TASK - Rewrite the text lines of all the rows below as a single numbered list, skipping any blank lines. Leave the pictures out of your answer.

#### GIVEN RECORDS ####

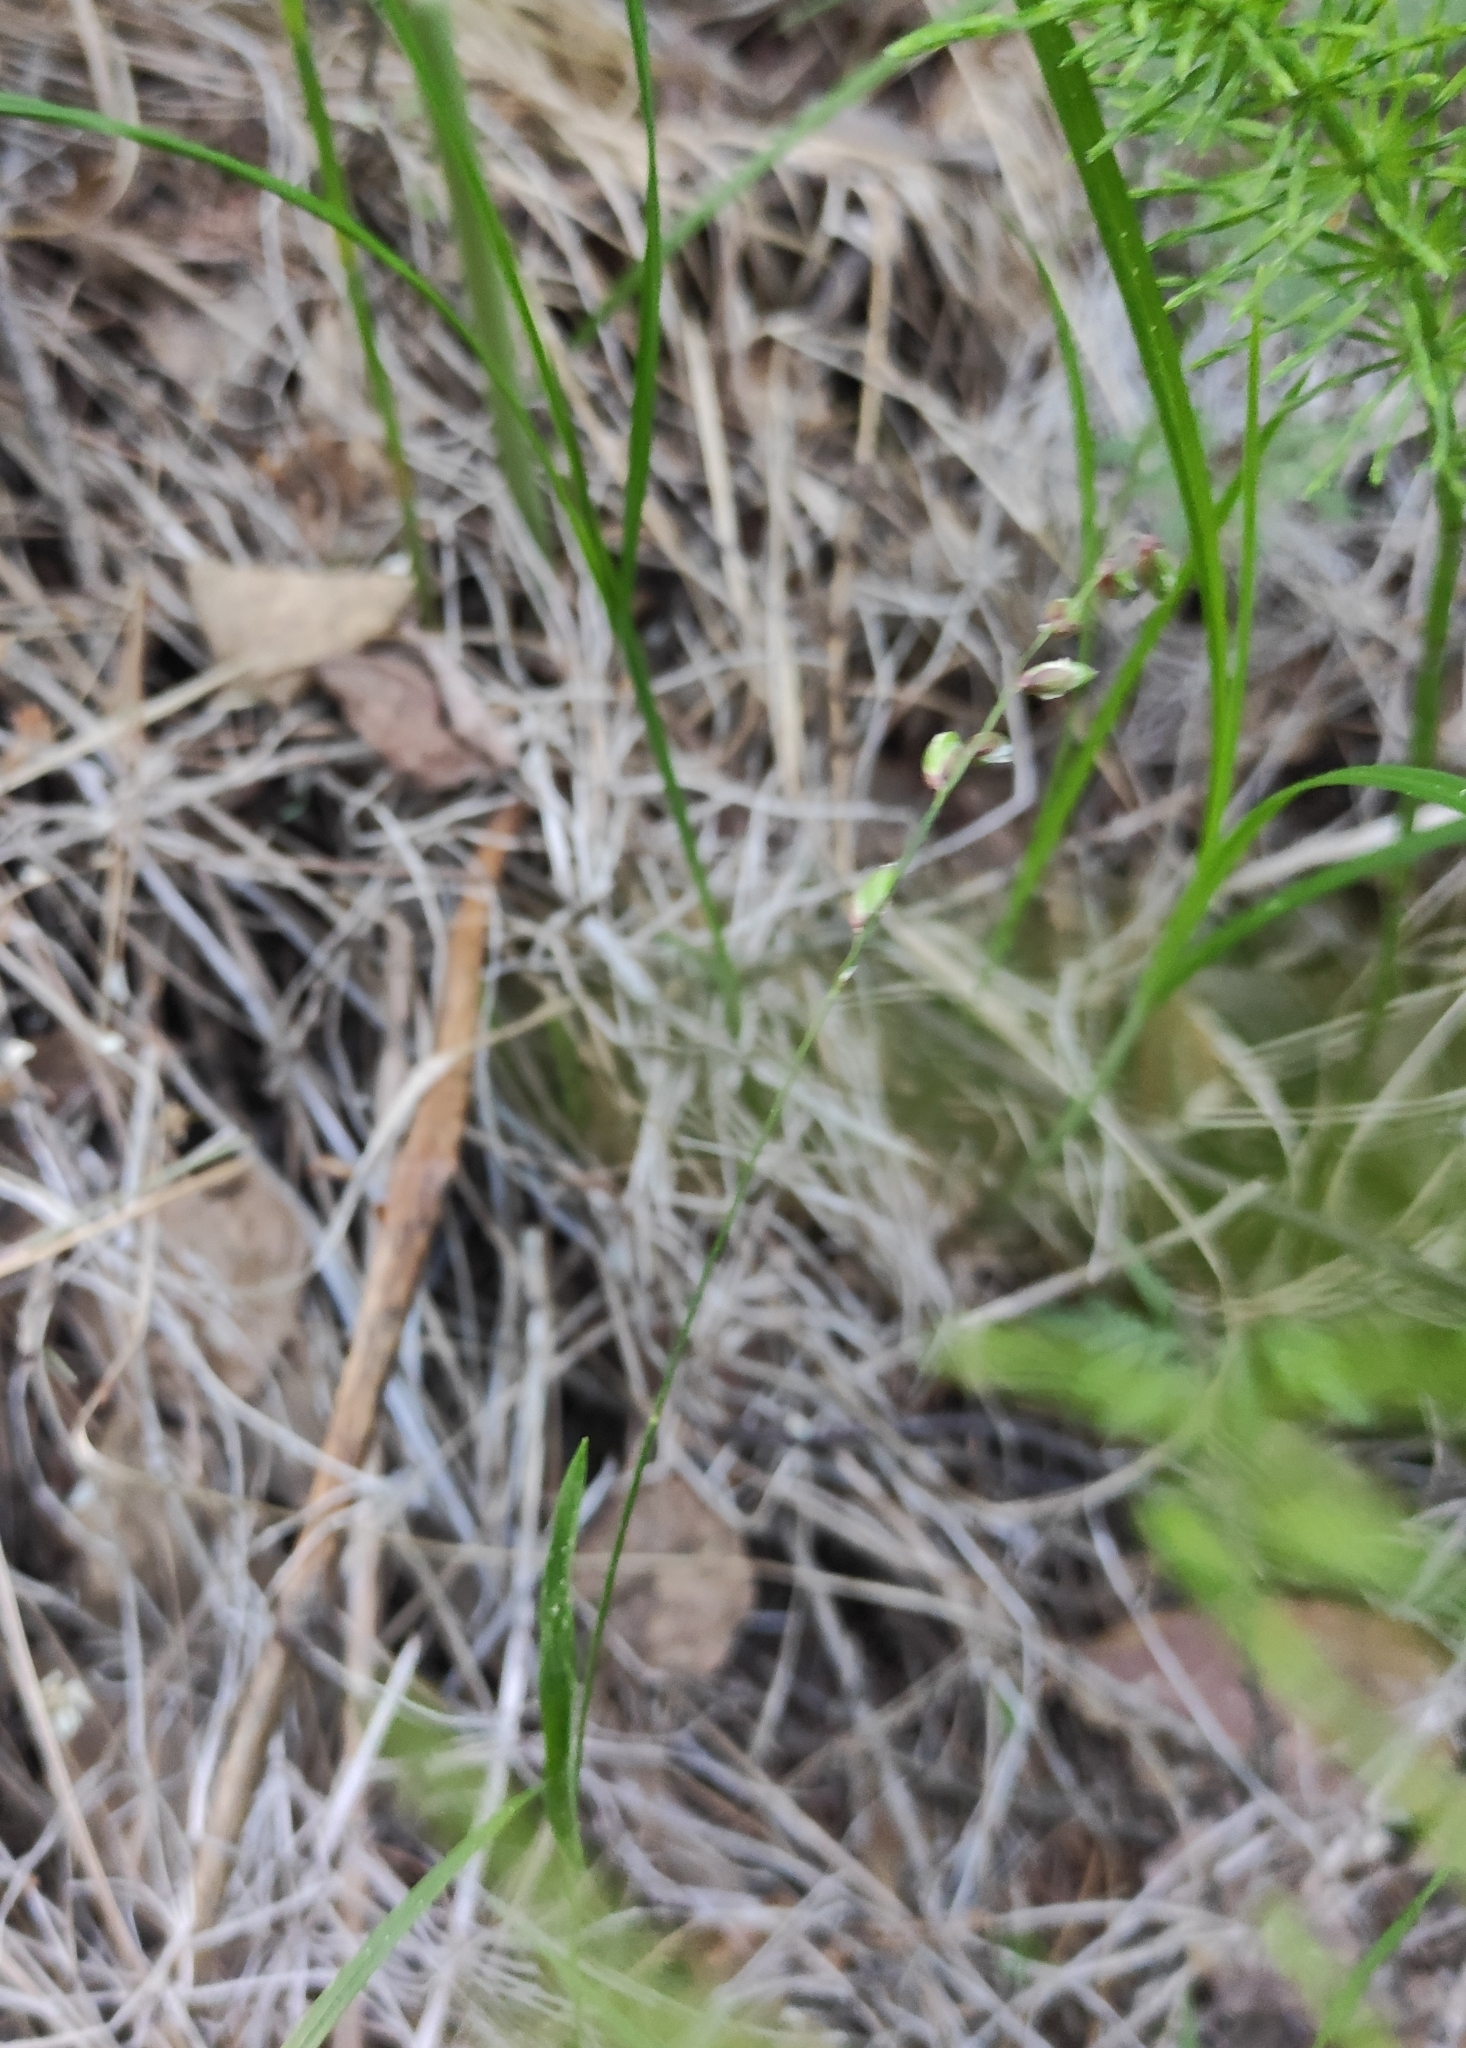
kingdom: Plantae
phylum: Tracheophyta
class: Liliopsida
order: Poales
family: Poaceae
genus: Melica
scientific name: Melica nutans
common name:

####

OUTPUT -
1. kingdom: Plantae
2. phylum: Tracheophyta
3. class: Liliopsida
4. order: Poales
5. family: Poaceae
6. genus: Melica
7. scientific name: Melica nutans
8. common name:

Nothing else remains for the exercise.